Uh... not sure I want to learn from the perspective of someone who thinks torture -- literal torture -- is the solution to a problem, even if it's a mouse.
Yeah, what the fuck? Their decision to let the cat play with the mouse over an entire day startled me when I first read it, and then bringing it up again later in the article as one of the only solutions for dealing with a mouse really threw me out of the article.
It's hard to tell ahead of time. When I was a kid, our cat would immediately chew the head off mice.
We lived in a cottage. During the winter, when there were mice in the house, you might hear one rustling around the grill (I think that's a broiler to Americans) of the electric cooker, eating crumbs and whatnot. The easiest way to catch these mice was to put the cat up on the counter then rattle the grill pan around until the mouse jumped out, whereupon the cat pounced.

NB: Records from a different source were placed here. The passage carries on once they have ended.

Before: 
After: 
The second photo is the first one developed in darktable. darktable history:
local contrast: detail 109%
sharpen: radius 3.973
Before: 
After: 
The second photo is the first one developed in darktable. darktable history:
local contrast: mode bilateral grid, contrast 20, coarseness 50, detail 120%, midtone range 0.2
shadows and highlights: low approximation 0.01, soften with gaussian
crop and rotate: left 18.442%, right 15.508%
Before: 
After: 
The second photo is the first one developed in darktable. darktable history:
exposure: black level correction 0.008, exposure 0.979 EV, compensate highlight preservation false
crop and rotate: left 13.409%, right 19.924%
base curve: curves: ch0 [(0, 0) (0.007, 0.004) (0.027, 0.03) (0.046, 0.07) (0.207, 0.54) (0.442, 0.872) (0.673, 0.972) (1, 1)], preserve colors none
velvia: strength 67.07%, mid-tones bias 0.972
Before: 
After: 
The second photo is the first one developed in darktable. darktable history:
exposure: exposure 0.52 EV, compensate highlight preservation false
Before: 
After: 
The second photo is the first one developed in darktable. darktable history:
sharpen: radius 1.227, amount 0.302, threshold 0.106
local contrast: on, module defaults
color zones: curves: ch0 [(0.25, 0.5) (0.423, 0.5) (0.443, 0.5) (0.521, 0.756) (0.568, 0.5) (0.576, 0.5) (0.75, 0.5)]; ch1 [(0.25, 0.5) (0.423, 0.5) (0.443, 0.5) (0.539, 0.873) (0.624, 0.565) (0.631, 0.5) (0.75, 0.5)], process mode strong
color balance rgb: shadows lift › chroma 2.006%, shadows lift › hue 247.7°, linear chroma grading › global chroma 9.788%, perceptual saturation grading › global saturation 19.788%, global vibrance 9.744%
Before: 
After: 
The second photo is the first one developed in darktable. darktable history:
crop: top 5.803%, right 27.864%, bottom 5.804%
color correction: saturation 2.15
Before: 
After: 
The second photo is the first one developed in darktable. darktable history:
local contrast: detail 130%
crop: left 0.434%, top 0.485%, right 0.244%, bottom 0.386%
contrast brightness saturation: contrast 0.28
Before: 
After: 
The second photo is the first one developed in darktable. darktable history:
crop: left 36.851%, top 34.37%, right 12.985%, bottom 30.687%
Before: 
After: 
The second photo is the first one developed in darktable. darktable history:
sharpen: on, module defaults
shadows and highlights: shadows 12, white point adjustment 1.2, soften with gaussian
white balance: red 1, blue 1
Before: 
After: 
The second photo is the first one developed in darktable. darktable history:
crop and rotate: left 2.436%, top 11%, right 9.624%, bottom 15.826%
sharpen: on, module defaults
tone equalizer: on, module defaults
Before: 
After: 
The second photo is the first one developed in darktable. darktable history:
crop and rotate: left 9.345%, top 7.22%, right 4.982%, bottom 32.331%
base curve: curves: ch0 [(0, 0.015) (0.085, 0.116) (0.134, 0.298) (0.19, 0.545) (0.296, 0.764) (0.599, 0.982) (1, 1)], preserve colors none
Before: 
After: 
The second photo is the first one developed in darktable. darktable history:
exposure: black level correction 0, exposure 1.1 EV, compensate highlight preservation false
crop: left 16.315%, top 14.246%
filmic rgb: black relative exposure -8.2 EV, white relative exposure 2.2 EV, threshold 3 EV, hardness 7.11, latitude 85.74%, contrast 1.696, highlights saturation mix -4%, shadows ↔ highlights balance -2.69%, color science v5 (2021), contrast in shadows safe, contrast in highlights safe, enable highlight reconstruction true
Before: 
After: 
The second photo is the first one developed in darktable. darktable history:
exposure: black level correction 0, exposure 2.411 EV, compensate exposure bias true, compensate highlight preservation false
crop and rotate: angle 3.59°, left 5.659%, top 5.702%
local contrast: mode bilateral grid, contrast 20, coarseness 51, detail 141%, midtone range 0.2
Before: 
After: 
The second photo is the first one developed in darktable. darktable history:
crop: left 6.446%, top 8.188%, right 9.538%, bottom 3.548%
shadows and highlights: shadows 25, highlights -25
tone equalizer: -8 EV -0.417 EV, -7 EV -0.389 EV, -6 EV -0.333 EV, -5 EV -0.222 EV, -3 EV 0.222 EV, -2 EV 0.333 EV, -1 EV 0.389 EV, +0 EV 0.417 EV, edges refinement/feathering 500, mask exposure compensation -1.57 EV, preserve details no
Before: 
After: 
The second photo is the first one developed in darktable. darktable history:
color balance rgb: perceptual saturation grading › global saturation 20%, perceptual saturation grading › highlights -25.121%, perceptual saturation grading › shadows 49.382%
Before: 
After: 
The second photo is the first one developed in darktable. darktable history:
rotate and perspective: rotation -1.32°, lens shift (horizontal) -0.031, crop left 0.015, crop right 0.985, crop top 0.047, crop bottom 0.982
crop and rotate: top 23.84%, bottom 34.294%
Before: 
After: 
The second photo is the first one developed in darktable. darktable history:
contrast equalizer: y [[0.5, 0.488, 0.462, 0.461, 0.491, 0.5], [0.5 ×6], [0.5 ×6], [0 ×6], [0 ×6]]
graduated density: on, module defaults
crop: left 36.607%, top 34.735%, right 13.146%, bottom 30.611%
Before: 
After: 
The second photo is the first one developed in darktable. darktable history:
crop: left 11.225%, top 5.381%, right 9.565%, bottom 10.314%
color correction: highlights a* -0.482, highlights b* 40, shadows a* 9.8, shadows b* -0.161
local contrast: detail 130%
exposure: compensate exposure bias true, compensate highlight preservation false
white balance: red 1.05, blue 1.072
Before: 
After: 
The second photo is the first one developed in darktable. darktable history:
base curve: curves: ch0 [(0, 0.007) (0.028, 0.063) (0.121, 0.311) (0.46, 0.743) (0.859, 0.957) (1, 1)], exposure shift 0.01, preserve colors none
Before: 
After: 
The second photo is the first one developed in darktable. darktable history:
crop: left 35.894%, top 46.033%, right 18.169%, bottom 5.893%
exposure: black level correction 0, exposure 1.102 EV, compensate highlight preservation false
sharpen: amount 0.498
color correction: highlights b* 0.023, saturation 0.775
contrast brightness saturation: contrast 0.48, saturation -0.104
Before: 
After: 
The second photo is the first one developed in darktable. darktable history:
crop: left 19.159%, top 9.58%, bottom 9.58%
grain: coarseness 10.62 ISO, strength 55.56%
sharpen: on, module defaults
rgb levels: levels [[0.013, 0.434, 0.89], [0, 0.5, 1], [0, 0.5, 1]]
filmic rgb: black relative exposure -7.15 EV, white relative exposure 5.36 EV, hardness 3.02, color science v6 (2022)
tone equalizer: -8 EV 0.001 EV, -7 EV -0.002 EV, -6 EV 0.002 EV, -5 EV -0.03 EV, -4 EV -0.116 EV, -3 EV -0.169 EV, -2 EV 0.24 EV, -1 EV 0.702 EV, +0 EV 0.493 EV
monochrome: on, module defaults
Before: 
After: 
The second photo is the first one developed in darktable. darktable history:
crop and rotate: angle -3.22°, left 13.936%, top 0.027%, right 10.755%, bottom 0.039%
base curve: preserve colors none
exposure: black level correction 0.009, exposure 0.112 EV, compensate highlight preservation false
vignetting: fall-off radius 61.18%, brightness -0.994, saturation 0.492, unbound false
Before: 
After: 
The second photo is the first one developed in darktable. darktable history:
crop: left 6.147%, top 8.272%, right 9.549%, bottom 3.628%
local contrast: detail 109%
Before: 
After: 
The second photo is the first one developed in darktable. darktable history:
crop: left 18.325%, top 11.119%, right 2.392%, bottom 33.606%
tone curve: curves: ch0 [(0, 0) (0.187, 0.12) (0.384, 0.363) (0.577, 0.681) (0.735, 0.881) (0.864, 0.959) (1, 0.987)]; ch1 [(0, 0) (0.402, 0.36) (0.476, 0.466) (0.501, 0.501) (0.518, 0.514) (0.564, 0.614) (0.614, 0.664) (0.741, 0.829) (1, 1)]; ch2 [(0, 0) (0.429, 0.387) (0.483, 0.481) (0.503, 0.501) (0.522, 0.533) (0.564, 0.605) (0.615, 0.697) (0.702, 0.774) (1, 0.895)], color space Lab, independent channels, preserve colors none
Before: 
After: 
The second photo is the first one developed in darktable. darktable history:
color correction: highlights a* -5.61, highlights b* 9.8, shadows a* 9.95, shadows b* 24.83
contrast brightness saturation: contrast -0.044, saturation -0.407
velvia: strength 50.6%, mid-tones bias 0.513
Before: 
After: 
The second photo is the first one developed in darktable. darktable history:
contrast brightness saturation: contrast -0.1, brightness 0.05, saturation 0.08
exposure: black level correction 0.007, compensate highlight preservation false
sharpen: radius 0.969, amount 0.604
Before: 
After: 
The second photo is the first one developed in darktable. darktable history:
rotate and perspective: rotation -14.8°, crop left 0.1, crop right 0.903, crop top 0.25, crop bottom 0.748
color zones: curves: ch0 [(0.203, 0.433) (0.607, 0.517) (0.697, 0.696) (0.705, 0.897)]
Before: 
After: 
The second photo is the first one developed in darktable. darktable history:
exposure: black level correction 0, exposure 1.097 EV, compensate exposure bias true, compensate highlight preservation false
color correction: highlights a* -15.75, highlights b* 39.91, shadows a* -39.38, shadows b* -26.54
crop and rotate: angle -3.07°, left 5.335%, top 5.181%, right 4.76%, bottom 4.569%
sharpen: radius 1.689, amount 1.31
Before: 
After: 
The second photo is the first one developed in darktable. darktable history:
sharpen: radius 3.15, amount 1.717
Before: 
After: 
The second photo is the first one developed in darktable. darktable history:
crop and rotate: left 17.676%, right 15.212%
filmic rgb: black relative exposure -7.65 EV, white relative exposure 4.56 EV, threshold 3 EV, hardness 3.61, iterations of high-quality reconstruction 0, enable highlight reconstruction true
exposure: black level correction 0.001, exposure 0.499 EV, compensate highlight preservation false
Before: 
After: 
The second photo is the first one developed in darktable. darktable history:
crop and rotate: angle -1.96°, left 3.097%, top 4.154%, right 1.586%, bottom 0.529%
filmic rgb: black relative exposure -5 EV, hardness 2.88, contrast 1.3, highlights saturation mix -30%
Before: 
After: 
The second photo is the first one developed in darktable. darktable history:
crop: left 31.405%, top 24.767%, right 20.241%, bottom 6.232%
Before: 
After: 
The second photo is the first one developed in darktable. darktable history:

My sympathy for the mice was limited. Finding mouse droppings in your breakfast cereal, your bread nibbled into, footprints across your butter, etc. gets old pretty quickly, and we were poor. The nearest shop was 2 miles away, and we couldn't afford a car. Mouse traps didn't catch all the mice.
I'm perfectly fine with letting cats take care of mouse infestations, but it sounds like the humans caught the mouse, and then gave it to the cat to play with like a toy:
> Strategies were formed. Glue traps were laid. Bait was provisioned. And then, surely enough, the mouse was caught.
> Having caught the mouse, the question became what to do about it. Due to the host of frustrations and problems that the mouse had caused for the inhabitants of the house, everyone agreed on a solution: let the cat handle it. And so, for what seemed like an eternity, the cat went to work on the mouse, slowly torturing it limb-by-limb. This went on for at least a day, probably longer.